## Records for this task

▼▼▼

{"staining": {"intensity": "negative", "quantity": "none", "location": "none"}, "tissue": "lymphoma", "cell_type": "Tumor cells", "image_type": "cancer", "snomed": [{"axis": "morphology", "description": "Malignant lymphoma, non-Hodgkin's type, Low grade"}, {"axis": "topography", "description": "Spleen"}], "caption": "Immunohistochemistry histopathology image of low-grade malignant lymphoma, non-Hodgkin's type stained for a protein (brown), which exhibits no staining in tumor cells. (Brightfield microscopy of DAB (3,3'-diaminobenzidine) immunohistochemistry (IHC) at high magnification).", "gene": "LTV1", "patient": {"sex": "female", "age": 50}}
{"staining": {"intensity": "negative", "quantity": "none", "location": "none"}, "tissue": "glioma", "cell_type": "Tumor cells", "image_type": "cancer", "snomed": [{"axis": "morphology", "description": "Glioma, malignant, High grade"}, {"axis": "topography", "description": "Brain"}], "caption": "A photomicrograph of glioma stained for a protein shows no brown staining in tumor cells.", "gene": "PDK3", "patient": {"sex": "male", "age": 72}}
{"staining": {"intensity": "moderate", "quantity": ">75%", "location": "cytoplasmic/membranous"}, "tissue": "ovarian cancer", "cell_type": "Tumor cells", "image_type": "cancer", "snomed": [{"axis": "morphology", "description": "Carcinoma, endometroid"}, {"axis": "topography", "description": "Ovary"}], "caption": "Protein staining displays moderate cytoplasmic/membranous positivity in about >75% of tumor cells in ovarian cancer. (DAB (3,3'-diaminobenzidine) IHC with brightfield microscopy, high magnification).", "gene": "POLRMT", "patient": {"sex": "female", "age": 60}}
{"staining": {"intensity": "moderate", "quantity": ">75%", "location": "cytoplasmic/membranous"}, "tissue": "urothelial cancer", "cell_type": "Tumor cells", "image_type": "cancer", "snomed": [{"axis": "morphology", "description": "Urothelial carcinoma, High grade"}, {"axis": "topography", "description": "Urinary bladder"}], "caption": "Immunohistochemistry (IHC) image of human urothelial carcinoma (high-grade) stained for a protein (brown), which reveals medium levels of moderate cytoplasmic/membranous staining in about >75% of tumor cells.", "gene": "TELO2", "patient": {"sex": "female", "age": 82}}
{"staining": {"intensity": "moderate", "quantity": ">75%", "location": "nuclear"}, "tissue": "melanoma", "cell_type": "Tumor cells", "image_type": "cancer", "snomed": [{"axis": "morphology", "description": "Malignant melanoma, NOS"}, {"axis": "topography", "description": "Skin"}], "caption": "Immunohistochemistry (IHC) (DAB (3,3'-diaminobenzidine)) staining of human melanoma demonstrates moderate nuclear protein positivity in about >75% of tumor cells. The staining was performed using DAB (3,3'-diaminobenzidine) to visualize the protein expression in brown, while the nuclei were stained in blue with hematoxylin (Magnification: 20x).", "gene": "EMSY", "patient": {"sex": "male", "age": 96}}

▲▲▲

## Exercise
Each record above is to be returned verbatim.

## Finished exercise
{"staining": {"intensity": "negative", "quantity": "none", "location": "none"}, "tissue": "lymphoma", "cell_type": "Tumor cells", "image_type": "cancer", "snomed": [{"axis": "morphology", "description": "Malignant lymphoma, non-Hodgkin's type, Low grade"}, {"axis": "topography", "description": "Spleen"}], "caption": "Immunohistochemistry histopathology image of low-grade malignant lymphoma, non-Hodgkin's type stained for a protein (brown), which exhibits no staining in tumor cells. (Brightfield microscopy of DAB (3,3'-diaminobenzidine) immunohistochemistry (IHC) at high magnification).", "gene": "LTV1", "patient": {"sex": "female", "age": 50}}
{"staining": {"intensity": "negative", "quantity": "none", "location": "none"}, "tissue": "glioma", "cell_type": "Tumor cells", "image_type": "cancer", "snomed": [{"axis": "morphology", "description": "Glioma, malignant, High grade"}, {"axis": "topography", "description": "Brain"}], "caption": "A photomicrograph of glioma stained for a protein shows no brown staining in tumor cells.", "gene": "PDK3", "patient": {"sex": "male", "age": 72}}
{"staining": {"intensity": "moderate", "quantity": ">75%", "location": "cytoplasmic/membranous"}, "tissue": "ovarian cancer", "cell_type": "Tumor cells", "image_type": "cancer", "snomed": [{"axis": "morphology", "description": "Carcinoma, endometroid"}, {"axis": "topography", "description": "Ovary"}], "caption": "Protein staining displays moderate cytoplasmic/membranous positivity in about >75% of tumor cells in ovarian cancer. (DAB (3,3'-diaminobenzidine) IHC with brightfield microscopy, high magnification).", "gene": "POLRMT", "patient": {"sex": "female", "age": 60}}
{"staining": {"intensity": "moderate", "quantity": ">75%", "location": "cytoplasmic/membranous"}, "tissue": "urothelial cancer", "cell_type": "Tumor cells", "image_type": "cancer", "snomed": [{"axis": "morphology", "description": "Urothelial carcinoma, High grade"}, {"axis": "topography", "description": "Urinary bladder"}], "caption": "Immunohistochemistry (IHC) image of human urothelial carcinoma (high-grade) stained for a protein (brown), which reveals medium levels of moderate cytoplasmic/membranous staining in about >75% of tumor cells.", "gene": "TELO2", "patient": {"sex": "female", "age": 82}}
{"staining": {"intensity": "moderate", "quantity": ">75%", "location": "nuclear"}, "tissue": "melanoma", "cell_type": "Tumor cells", "image_type": "cancer", "snomed": [{"axis": "morphology", "description": "Malignant melanoma, NOS"}, {"axis": "topography", "description": "Skin"}], "caption": "Immunohistochemistry (IHC) (DAB (3,3'-diaminobenzidine)) staining of human melanoma demonstrates moderate nuclear protein positivity in about >75% of tumor cells. The staining was performed using DAB (3,3'-diaminobenzidine) to visualize the protein expression in brown, while the nuclei were stained in blue with hematoxylin (Magnification: 20x).", "gene": "EMSY", "patient": {"sex": "male", "age": 96}}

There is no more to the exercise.